Periodic step functions were used by Singh and Jacob (1977) to simulate areal recharge. They utilized linearized Boussinesq equation to obtain their solution. The model domain was bounded by constant-head boundaries. Aquifer domain bounded by Cauchy boundary condition subjected to periodic recharge was considered by Latinopoulos (1986). Using exponential decaying (Rai and Singh, 1995) and piecewise linear functions (Manglik et al., 2004) were not uncommon to simulate groundwater recharge. Zlotnik and Ledder (1993) utilized the first-order free surface equation with a source term representing recharge to simulate the water table boundary condition. The same method was followed by Chang et al. (2016) to simulate the water table boundary condition to obtain three-dimensional (3D) time-domain solution of groundwater head in a rectangular aquifer with the Robin type lateral boundaries. They also presented a fairly intensive review on analytical solutions concerning groundwater recharge.
To our knowledge, there is no analytical model considering general time-varying recharge and time-varying lateral boundaries head variations. This model set up is not uncommon in field situations. In river basin aquifers, rainfall causes the river water level rise due to the surface runoff and recharge to the aquifer from its top boundary. Elongated fractured anticlines replenished by rainfall or snowmelt and recharge from their adjacent alluvial aquifers.

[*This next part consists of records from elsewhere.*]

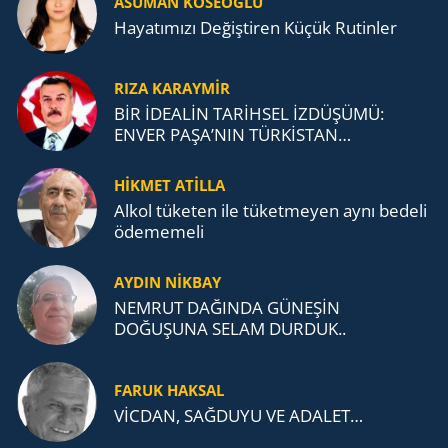
ASUMAN KÖSEOĞLU
Ha­ya­tı­mı­zı De­ğiş­ti­ren Küçük Ru­tin­ler
RIZA KARAYMIR
BİR İDEALİN TARİHSEL İZDÜŞÜMÜ:
ENVER PAŞA’NIN TÜRKİSTAN
MÜCADELESİ VE TÜRK DEVLETLERİ
TEŞKİLATI’NA UZANAN MİRASI
HİKMET ATİLLA
Alkol tü­ke­ten ile tü­ket­me­yen aynı be­de­li
öde­me­me­li
AYDIN NİKBAY
NEMRUT DAĞINDA GÜNEŞİN
DOĞUŞUNA SELAM DURDUK..
FARUK HAKSAL
VİCDAN, SAĞ­DU­YU VE ADA­LET…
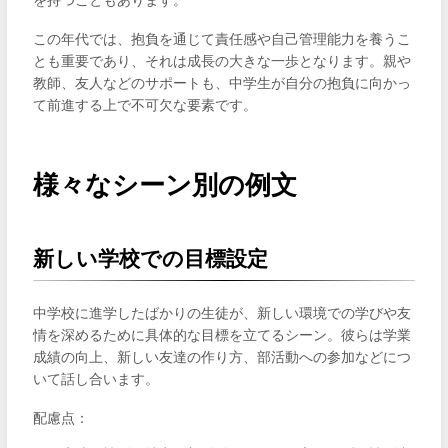
を持つこともあります。
この年代では、抱負を通じて責任感や自己管理能力を養うこ
とも重要であり、それは成長の大きな一歩となります。親や
教師、友人などのサポートも、中学生が自分の抱負に向かっ
て前進する上で不可欠な要素です。
様々なシーン別の例文
新しい学校での目標設定
中学校に進学したばかりの生徒が、新しい環境での学びや友
情を深めるために具体的な目標を立てるシーン。彼らは学業
成績の向上、新しい友達の作り方、部活動への参加などにつ
いて話し合います。
配慮点：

The presented solution can be used to determine the hydrodynamic parameters of 1) groundwater head variation of a river basin aquifer subjected to general time-dependent lateral head variation and recharge; 2) groundwater head variation in a double-porosity elongated fractured aquifer (i.e. an anticline with length higher than its width so that the groundwater flow is always along its width. This type of anticline is quite common in folding belts (Ashjari and Raeisi, 2006).); 3) groundwater depletion of an elongated anticline subjected to recharge due to rainfall or snowmelt to its adjacent alluvial aquifer. Furthermore, the presented solution can be used to optimize the irrigation amount and pattern in a cropland between two trench drains to control the groundwater mound. To sum up, the presented analytical model is applicable to many river-aquifer systems where there is no point source or sinks.